Karnetnya pun, Maman, ikut panik dan berulangkali menimba air yang masuk tapi air terus menerus menyerbu dinding kapal dan masuk ruang bawah. Mas Hermanto segera menelpon ke kapal-kapal temannya untuk bantuan, tapi karena petir, sinyal tiba-tiba menghilang, daerah laut itu menjadi daerah blackspot, daerah yang tidak bersinyal sama sekali. Radio komunikasi pun, cb channel full energies, tiba-tiba macet dan tidak dapat digunakan.

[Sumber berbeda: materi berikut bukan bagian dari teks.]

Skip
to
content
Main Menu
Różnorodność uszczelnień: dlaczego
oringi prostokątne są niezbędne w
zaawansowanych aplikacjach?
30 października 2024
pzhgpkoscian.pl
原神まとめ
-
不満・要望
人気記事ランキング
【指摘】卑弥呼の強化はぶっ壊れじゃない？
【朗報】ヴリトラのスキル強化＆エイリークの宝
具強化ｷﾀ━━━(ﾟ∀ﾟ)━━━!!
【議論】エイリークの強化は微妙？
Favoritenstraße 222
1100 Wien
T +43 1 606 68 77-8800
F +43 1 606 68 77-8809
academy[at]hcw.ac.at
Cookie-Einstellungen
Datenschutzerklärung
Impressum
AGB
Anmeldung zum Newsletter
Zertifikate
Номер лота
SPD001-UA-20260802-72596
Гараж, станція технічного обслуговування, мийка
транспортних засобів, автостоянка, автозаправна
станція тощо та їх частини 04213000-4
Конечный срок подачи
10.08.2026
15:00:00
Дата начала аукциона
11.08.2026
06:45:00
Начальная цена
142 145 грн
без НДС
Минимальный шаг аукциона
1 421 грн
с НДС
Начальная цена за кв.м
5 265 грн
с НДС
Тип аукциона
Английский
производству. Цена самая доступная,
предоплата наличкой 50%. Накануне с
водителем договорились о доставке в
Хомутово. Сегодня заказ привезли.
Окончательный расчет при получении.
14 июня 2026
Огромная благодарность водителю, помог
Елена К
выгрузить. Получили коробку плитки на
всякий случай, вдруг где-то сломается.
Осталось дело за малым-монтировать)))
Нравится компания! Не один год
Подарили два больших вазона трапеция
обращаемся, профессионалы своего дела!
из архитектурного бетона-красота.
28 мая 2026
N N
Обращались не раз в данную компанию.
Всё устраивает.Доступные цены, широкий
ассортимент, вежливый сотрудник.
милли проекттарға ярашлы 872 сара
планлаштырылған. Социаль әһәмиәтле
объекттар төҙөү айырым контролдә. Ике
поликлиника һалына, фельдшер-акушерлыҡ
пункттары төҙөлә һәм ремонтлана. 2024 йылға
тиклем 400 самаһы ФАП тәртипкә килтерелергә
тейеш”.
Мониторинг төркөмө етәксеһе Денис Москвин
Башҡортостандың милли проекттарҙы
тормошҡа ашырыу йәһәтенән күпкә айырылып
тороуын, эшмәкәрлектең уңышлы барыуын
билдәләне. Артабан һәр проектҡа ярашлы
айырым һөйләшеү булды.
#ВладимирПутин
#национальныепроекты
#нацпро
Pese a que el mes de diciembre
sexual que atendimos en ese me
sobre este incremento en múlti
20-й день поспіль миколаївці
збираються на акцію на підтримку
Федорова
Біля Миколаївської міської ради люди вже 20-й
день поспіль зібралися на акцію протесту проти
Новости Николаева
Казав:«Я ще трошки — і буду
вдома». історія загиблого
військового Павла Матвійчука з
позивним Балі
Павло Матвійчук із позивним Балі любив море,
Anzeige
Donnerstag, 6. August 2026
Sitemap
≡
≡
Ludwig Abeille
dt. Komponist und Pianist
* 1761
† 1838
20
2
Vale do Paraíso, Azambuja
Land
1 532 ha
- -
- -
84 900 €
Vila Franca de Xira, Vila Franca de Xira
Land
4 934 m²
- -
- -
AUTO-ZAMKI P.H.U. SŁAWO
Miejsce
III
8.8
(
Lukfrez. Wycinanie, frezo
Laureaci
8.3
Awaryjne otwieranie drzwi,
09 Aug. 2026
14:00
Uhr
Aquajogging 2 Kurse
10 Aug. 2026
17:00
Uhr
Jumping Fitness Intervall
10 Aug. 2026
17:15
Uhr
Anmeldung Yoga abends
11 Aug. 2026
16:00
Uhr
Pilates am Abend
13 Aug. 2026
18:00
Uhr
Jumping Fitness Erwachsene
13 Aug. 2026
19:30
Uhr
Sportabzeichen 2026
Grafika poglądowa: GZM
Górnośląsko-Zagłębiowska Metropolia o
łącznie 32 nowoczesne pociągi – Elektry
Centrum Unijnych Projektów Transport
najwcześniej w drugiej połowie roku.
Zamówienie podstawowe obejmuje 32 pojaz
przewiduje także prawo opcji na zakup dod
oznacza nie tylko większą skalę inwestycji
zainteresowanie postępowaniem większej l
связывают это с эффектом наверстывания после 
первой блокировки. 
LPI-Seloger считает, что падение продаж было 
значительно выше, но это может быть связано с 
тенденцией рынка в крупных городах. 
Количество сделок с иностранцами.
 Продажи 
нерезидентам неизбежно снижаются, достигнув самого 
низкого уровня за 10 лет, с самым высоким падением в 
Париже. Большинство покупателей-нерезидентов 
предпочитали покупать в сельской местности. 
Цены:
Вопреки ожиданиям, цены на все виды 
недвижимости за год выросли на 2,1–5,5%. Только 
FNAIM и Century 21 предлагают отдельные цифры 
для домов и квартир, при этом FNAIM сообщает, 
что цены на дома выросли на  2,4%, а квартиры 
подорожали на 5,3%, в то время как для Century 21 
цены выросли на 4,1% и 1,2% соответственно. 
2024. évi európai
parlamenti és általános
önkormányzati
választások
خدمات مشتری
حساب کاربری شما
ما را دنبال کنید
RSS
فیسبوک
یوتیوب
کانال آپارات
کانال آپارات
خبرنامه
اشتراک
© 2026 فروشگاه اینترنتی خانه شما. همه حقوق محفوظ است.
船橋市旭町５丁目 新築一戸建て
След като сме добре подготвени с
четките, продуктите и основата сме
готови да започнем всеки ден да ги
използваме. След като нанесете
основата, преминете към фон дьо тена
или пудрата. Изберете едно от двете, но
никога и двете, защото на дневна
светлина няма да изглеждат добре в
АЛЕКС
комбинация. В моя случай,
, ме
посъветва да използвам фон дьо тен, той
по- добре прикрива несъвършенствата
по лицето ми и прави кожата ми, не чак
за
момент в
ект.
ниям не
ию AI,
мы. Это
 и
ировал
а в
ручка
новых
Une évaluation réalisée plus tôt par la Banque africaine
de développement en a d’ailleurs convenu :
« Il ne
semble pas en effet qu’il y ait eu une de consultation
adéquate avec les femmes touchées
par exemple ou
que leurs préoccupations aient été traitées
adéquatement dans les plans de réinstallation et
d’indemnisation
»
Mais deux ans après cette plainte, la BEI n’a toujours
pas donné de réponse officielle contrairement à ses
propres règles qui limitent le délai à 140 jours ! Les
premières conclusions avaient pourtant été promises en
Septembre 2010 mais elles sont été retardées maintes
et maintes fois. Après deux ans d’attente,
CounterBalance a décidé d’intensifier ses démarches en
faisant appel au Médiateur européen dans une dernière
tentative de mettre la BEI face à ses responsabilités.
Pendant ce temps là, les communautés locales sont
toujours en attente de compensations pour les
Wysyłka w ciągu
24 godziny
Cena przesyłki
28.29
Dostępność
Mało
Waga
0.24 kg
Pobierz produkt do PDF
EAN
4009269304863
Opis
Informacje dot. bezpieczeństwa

Pada saat gawat begitu, tiba-tiba sebuah kapal besar terlihat oleh mata kami. Kapal bercat serba hitam itu berjarak hanya beberapa meter saja dari kami, dan kami memberi sinyal SOS, meminta pertolongan bantuan penyelamatan dari kapal itu. "Kapal itu hanya berjarak 400 meter dari kita, kapal itu mendekat dan mereka siap membantu kita. Segera ambil barang-barang penting yang berharga dan naiklah ke kapal itu," perintah Mas Hermanto kepada Maman, karnet kapal dan kepadaku juga.

Kapal hitam itu memberi lampu dan berhenti di dekat kami. Lalu anak buah kapal menurunkan tali dan menarik kapal kami mendekat keburitan kapal mereka. Kami sekeluarga naik kapal, begitu juga dengan Wahyu Abdurahman dan Maman si awak kapal kami, semua naik ke kapal Black Ship untuk menyelamatkan diri.

Tidak begitu lama kami naik di kapal hitam itu, kapal kami pun tenggelam. Juwita Marine telah tenggelam, dan sejarah kapal itu mencatat, bahwa Juwita pernah ada dan kini terkubur di dasar laut Selong yang mengerikan, laut berpetir, berguntur dan berangin putingbeliung.

Kapal yang kami tumpangi mengarah ke Padang Bay, Semara Pura, pelabuhan penyeberangan di ujung Bali bagian timur. Kapten kapal memberi bantuan dengan ikhlas kepada kami dan menyelamatkan kami dari kematian. "Bila tidak ada kapal Black Ship ini, matilah kita semua dalam tragedi tenggelamnya Juwita Marine," kata Mas Hermanto, kepada Wahyu dan Maman, awak kapalnya, yang manggut-manggut sambil menangis.

Kami mengucapkan terima kasih yang tidak terhingga kepada Kapten Kapal Black Ship, Mister Idral Zaron, 56 tahun, yang berasal dari Tebinggrinting, Ogan Ilir, Sumatera Selatan, yang secara sukarela dan ikhlas membantu kami. Pada saat suamiku memberikan sejumlah uang tanda rerima kasih. Kapten Idral Zaron menolak dan dia tidak bersedia menerima uang tanda terima kasih itu.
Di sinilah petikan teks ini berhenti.